March 7th 1982

posted in: Innocents Abroad | 0
Costa Rican postcard

Mum’s birthday today, so it was our intention to call her up as a surprise – pleasant, I hope.  England is 6 hours on from Costa Rica, so by the time we’d arisen + consumed a very tasty breakfast in one of the Market eateries, Mum would, we hoped, be enjoying a lazy Sunday afternoon at home.  She wasn’t however – there was no reply – so we returned to our hotel room for a spot of reading + some cards (“Still life with woodpecker” + “Julian” for the first; probably German whist, Casino + Hokus Pokus for the second, those being our favourites.)  Back to the telephone shop at 1 o’clock (7 in Hatfield) – by now, Mum would be putting her feet up after afternoon tea.  She wasn’t, or at least not in 29 Batterdale – no reply again.

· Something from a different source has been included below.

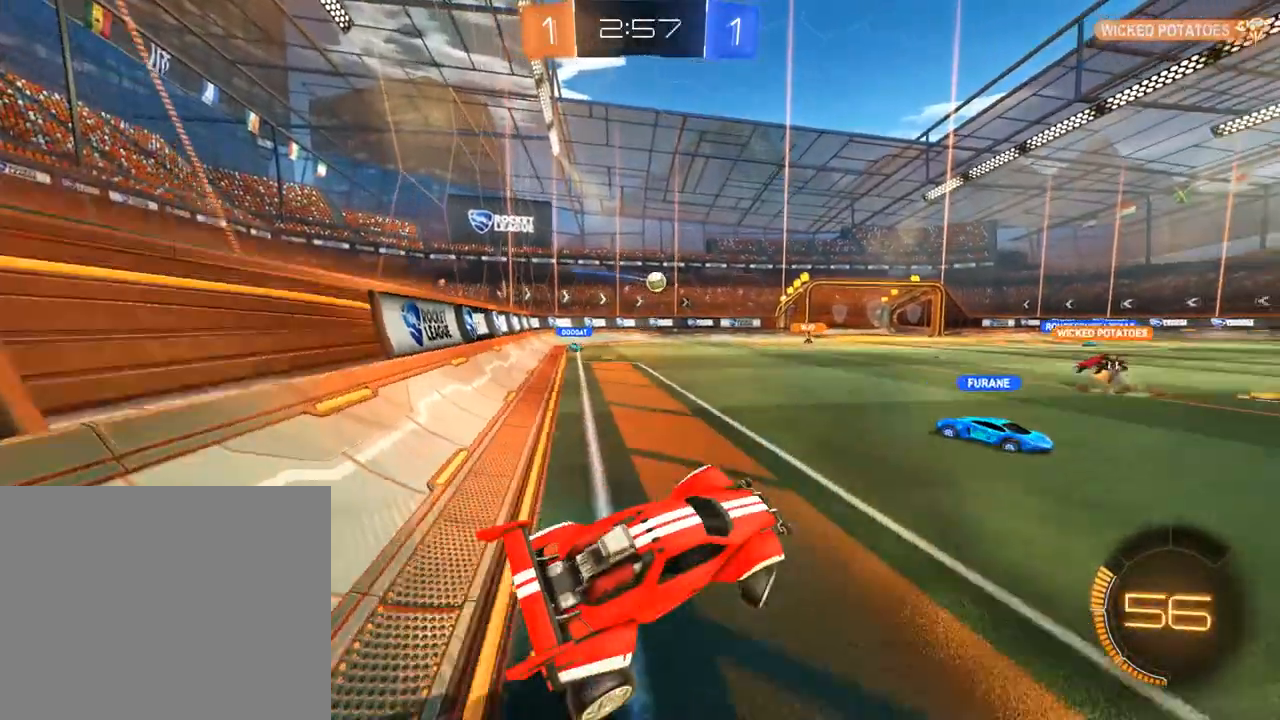
{"dt_ms": 500, "buttons": ["B"], "left_stick": "up-left", "right_stick": "center", "events": [[150, "X", "down"], [283, "X", "up"]]}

We trotted off to the National Museum to while away the afternoon.  Some of it – the part devoted to pre-Columbian art + artefacts – was good, being very attractively laid out.  This is very important for us, since we are far more likely to be impressed by the beauty rather than the historical significance.  They had one section devoted to religious art, but I am afraid I find it to be neither.  The best is simplistic, the worst simply gruesome, with realistic-looking blood pouring from realistic-looking gaping wounds. 

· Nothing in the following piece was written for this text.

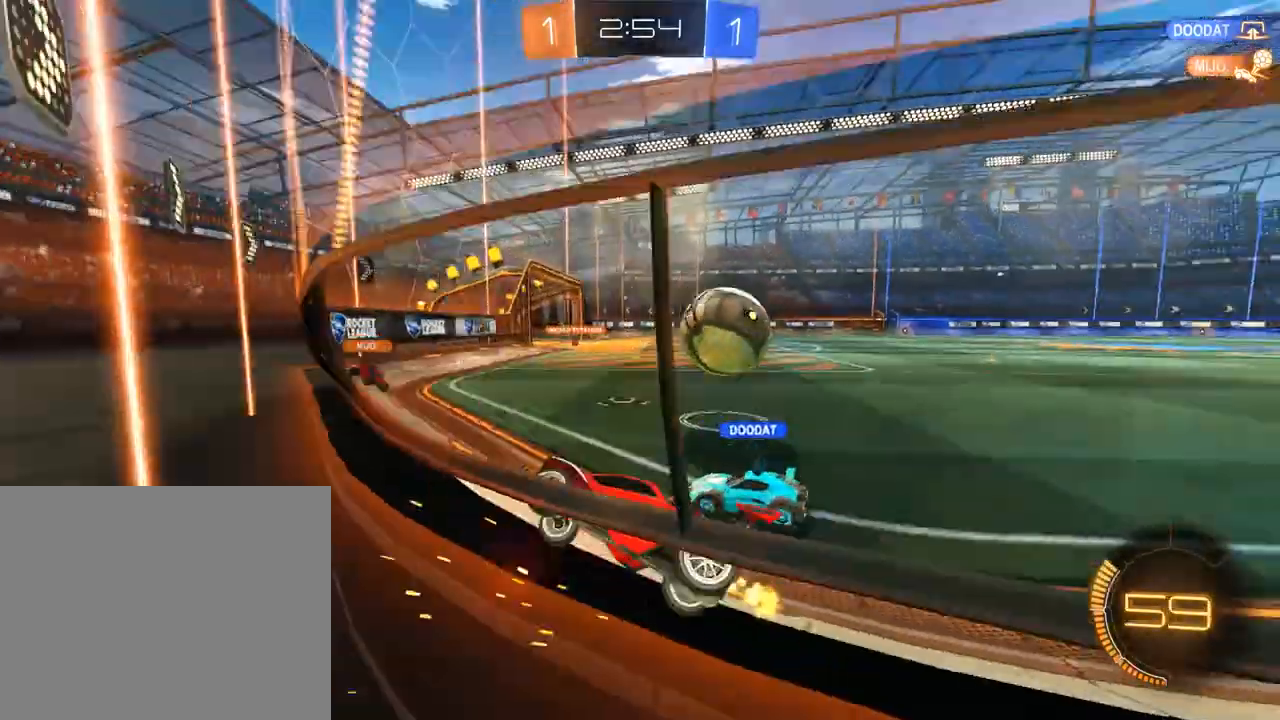
{"dt_ms": 1000, "buttons": ["B"], "left_stick": "right", "right_stick": "center", "events": [[17, "X", "up"], [283, "B", "up"], [317, "left_stick", "left"], [350, "B", "down"], [383, "left_stick", "center"], [483, "left_stick", "right"]]}
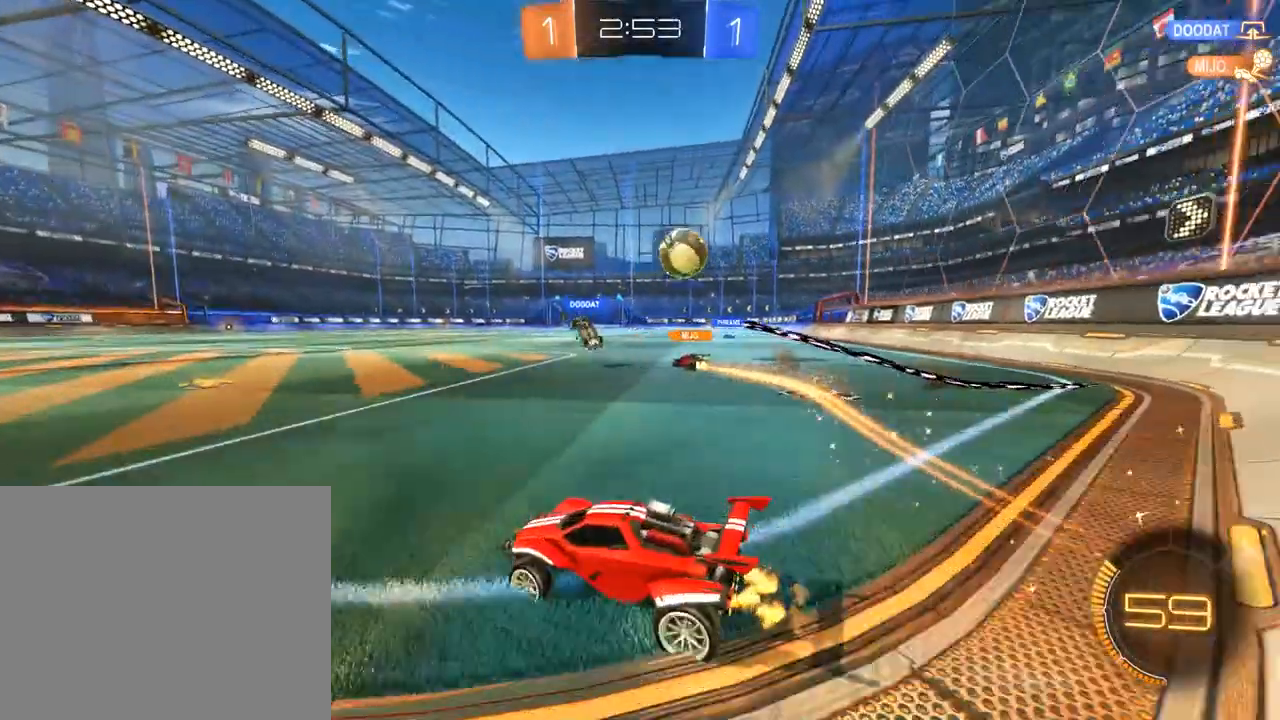
{"dt_ms": 500, "buttons": [], "left_stick": "center", "right_stick": "center", "events": [[150, "B", "up"], [183, "left_stick", "left"], [283, "B", "down"], [383, "left_stick", "center"], [450, "B", "up"]]}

We strolled back into town + indulged ourselves with a couple of large banana splits, + then at 5 o’clock we gave Mother what was positively her last chance.  After our 2 earlier disappointments, it was almost a shock when the guy told me to go into one of their cubicles.  Mum’s first question was, “Who is this?” (+ after I’d said “Hello mum” – how many sons has she got?), her second, “Where are you?”  (I think she was half-expecting “Heathrow” or something), her third, “Is anything wrong?” (she knows me too well.)  Of course, it wasn’t a satisfactory call – telephone calls rarely are, being both too little + too much, but it was pleasing to hear her (she’d been to Norfolk for the day.)  We celebrated afterwards with fried chicken, followed by a donut, + then “Some like it hot” – maybe my favourite comedy film ever, + the first time I’d ever seen it in a cinema.  Out of this world.

You will have read before of the problems of making telephone calls in those days, so apologies for repetition, but it is remarkable to think of where we are now.  And hardly surprising that my mother should have been flustered; receiving phone calls at that time of night was by no means usual.

The real highlight of the day though (with apologies to Mum) was seeing Some Like It Hot in a very classy cinema – huge staircase, plush seating, and – still – a classic movie.  We have a regular film club at home, running throughout the pandemic, and saw it as part of that.